**DOCUMENT EXCERPT**
While the embodiment domain had the poorest ICC in this audio sub-study, it also had the lowest level of interrater agreement during the initial development of the MBI:TAC when evaluators compared rating MBI sessions using video recordings to live observation. 9 Crane et al., 9 found that embodiment was the most challenging domain to articulate and the most open to interpretation. Our findings further support this original finding as the embodiment of mindfulness was the most difficult to rate reliably using the audio-only recording format. However, while the interviewees identified the domains which had the lowest ICCs, such as the embodiment of mindfulness, their order of difficulty was not identical to the ICC findings. For example, the ICC associated with relational skills was much higher than the evaluators hypothesized in the qualitative interviews. This observation highlights the possibility that there may have been sufficient data in the audio recordings to evaluate interpersonal abilities, even if the evaluators found the process more difficult.
In other research that assessed the optimal means of recording medical group sessions for evaluation, there have been variable findings. Some studies have found that the process of rating such sessions is different for certain scales when sessions are recorded using the audio vs video format, while others have not.14-19 Most studies exploring this topic found a non-significant difference in clinical ratings between audio-recorded and video-recorded clinical encounters.16-18 One study even favored the audio-recorded sessions over video, noting that the visual information increased rating time and complexity when assessing communication between oncology patients and their physicians using the Cancode interaction system, 15 and that the intra-rater reliability scores were similar between recording formats. 15 However, among these studies, a few aspects of the patient-provider relationship and communication, namely confrontation among empathic communication 16 and patronizing tone, 18 were rated differently depending on the recording format.

**REQUIREMENT 1**
List each way of observing or recording sessions for rating that the passage on rating MBI:TAC sessions mentions.
**REQUIREMENT 2**
Continue the passage on rating MBI:TAC sessions from its last sentence.

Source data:
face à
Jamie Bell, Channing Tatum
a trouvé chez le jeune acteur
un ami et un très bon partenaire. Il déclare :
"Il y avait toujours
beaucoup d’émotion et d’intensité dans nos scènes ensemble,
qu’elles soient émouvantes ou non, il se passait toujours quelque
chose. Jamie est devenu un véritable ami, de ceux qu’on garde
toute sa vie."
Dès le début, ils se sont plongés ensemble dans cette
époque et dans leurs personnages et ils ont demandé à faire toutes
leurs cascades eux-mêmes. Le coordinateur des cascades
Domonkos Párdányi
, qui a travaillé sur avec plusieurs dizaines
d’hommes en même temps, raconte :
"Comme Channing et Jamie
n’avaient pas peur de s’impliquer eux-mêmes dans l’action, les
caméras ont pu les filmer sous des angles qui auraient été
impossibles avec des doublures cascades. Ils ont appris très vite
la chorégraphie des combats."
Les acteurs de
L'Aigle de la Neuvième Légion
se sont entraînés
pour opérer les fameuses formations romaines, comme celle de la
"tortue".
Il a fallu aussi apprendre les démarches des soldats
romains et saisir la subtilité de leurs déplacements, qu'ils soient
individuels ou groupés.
...
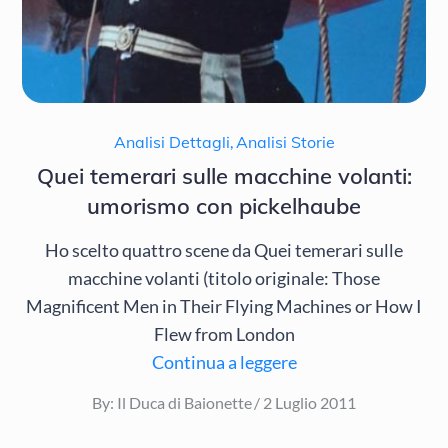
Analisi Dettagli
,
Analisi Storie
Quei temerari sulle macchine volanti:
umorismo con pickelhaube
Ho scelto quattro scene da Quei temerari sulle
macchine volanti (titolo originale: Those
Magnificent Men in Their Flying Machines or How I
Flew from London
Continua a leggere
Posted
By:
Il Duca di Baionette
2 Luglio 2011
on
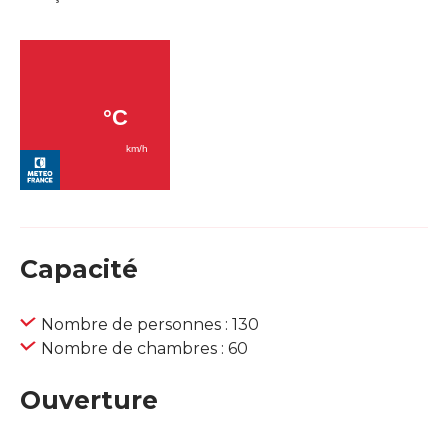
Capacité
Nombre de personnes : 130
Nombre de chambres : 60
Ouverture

**OUTPUT 1**
Video recordings, live observation, audio recordings

**OUTPUT 2**
There were several limitations of this study. The MBSR teachers who were evaluated were predominantly rated within the upper 50% competency level. Our data is thus less informative about MBI:TAC assessments of MBI teachers with limited experience. Also, the number of teachers we evaluated was not large. Additional research may help to further define ICC values when using the MBI:TAC with audio recordings.
In summary, results from this pilot project suggest that audio recordings are adequate for research purposes in order to assess MBI teacher competency. Video recording appears to be optimal, when feasible, particularly when using the MBI:TAC for teacher training purposes.